(RECORDS FOR THE TASK)
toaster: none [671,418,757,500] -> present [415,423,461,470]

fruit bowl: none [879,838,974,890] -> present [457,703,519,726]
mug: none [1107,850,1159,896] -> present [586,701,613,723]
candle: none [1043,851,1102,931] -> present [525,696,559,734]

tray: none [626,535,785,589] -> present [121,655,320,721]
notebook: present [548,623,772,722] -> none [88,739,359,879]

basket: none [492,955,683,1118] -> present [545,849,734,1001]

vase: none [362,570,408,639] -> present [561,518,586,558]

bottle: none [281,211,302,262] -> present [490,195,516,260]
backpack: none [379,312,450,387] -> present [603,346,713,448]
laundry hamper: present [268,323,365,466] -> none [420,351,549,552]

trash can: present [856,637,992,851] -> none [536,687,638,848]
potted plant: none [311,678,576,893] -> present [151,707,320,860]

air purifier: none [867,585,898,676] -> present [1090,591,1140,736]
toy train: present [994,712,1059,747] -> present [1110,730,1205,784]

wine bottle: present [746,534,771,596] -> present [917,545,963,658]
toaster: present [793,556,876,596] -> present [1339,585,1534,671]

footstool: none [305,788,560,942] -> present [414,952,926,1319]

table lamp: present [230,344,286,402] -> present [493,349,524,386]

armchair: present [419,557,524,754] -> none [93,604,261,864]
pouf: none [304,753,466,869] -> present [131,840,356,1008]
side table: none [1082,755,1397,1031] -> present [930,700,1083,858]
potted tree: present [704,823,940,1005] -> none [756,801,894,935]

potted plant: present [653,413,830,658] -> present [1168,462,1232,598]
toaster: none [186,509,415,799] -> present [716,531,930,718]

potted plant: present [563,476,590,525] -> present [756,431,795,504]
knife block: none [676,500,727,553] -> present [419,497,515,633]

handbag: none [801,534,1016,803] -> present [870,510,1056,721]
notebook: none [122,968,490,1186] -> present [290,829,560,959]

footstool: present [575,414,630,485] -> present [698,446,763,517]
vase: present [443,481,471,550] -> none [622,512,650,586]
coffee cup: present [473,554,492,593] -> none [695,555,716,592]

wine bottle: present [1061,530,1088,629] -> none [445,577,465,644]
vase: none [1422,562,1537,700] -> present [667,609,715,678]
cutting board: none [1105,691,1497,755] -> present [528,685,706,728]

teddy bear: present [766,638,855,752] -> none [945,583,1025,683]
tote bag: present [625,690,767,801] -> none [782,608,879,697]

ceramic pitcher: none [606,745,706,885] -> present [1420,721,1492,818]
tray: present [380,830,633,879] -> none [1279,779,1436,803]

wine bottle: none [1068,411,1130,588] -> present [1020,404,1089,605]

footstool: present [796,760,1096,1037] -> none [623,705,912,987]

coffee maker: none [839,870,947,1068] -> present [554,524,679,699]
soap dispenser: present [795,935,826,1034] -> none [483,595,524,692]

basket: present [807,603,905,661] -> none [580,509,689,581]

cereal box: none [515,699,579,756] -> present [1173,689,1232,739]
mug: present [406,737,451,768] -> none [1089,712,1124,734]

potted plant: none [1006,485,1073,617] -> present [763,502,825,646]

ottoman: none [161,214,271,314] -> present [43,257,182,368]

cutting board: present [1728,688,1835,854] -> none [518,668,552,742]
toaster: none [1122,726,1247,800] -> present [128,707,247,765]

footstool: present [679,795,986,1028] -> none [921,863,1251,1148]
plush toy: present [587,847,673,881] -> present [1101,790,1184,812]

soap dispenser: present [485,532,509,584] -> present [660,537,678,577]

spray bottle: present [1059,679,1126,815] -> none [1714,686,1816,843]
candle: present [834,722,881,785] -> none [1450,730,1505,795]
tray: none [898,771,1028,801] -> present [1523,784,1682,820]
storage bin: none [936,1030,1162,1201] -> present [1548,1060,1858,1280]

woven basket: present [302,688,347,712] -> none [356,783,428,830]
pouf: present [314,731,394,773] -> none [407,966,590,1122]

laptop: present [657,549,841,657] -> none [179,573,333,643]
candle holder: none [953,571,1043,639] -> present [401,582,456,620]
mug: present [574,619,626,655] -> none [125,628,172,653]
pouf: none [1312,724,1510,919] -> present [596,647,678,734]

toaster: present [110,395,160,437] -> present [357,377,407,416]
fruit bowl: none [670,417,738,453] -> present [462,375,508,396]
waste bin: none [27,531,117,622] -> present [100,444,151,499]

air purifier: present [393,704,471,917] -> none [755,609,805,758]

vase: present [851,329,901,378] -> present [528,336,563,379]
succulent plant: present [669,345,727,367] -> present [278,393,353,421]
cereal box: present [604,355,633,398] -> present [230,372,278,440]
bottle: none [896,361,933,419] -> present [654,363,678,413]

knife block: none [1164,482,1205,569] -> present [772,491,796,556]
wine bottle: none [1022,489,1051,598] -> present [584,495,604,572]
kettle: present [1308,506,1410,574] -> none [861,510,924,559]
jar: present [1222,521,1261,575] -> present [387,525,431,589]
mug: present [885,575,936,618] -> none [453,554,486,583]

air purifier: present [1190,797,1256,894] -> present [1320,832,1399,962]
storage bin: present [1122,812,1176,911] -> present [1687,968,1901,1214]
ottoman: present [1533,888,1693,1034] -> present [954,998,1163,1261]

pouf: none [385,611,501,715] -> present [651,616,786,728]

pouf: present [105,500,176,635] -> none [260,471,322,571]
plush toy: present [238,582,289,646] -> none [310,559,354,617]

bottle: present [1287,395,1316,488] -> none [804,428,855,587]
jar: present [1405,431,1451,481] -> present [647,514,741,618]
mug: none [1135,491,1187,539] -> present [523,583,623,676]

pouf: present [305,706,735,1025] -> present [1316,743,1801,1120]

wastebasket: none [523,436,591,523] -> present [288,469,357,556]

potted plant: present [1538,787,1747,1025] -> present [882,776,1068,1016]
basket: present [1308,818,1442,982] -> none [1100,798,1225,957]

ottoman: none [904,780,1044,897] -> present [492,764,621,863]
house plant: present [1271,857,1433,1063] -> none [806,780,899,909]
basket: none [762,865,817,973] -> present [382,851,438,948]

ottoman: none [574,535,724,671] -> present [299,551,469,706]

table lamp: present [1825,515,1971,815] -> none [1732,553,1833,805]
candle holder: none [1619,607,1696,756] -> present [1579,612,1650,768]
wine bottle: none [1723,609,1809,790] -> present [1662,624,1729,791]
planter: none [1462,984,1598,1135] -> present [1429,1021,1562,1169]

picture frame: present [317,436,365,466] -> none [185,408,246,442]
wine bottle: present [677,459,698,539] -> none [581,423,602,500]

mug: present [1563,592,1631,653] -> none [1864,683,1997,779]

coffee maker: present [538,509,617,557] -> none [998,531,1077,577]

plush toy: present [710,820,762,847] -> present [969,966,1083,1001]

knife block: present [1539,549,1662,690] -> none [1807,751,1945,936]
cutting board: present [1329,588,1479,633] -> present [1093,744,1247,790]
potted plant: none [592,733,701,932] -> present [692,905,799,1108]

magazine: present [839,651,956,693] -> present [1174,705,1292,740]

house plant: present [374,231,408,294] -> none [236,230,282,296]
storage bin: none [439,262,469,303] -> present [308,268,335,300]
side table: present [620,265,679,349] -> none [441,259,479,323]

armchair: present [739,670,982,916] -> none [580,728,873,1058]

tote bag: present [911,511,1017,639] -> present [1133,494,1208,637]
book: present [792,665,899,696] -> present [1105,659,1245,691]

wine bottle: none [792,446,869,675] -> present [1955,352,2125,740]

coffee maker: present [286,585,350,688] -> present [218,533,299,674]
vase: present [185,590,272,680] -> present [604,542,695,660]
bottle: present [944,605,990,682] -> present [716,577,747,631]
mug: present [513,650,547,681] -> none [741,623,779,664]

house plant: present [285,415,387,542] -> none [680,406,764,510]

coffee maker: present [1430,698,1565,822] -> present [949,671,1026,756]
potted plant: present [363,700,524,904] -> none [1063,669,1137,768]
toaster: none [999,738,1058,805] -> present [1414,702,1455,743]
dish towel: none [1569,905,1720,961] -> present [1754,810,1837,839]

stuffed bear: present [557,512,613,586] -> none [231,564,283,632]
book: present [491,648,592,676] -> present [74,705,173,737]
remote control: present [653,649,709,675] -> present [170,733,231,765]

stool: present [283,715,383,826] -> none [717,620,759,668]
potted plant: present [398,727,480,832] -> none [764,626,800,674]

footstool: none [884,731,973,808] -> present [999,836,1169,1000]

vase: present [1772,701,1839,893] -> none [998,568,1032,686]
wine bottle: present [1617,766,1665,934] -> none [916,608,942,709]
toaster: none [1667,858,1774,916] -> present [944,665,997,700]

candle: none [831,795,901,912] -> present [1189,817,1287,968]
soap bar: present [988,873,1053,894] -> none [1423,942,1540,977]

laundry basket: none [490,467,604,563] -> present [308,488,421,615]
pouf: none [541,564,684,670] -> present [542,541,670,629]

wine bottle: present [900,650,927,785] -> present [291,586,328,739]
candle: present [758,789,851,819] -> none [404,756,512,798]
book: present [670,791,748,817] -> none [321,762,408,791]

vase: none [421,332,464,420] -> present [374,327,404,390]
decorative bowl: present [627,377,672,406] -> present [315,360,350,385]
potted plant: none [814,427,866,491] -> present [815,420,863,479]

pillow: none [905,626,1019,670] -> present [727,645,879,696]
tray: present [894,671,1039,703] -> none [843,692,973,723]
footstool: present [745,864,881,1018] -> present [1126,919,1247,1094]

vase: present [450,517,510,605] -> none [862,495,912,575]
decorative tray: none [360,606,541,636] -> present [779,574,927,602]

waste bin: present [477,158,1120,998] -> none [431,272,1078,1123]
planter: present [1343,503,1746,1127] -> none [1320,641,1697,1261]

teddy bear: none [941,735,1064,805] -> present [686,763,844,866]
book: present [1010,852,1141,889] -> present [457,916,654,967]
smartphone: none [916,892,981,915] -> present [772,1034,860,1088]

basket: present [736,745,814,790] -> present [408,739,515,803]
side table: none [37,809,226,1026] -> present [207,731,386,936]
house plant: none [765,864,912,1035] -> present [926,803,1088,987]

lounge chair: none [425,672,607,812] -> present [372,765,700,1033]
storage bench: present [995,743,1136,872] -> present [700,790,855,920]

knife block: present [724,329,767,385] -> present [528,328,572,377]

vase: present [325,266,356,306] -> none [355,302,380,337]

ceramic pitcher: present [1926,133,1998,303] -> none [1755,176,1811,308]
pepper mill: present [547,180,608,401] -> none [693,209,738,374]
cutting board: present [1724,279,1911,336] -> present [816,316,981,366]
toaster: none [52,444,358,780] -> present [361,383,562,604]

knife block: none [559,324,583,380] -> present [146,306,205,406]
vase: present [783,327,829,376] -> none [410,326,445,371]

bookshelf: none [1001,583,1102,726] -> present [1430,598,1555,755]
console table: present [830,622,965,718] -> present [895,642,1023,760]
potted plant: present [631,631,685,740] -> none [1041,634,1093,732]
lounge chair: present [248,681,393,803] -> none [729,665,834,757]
(End RECORDS FOR THE TASK)
EXERCISE DETAILS >>
Give back the listing exactly, please, from its first line to the line containing "backpack: none [379,312,450,387]", inclusive, and nothing past that line.

ANSWER FOR THE TASK >>
toaster: none [671,418,757,500] -> present [415,423,461,470]

fruit bowl: none [879,838,974,890] -> present [457,703,519,726]
mug: none [1107,850,1159,896] -> present [586,701,613,723]
candle: none [1043,851,1102,931] -> present [525,696,559,734]

tray: none [626,535,785,589] -> present [121,655,320,721]
notebook: present [548,623,772,722] -> none [88,739,359,879]

basket: none [492,955,683,1118] -> present [545,849,734,1001]

vase: none [362,570,408,639] -> present [561,518,586,558]

bottle: none [281,211,302,262] -> present [490,195,516,260]
backpack: none [379,312,450,387] -> present [603,346,713,448]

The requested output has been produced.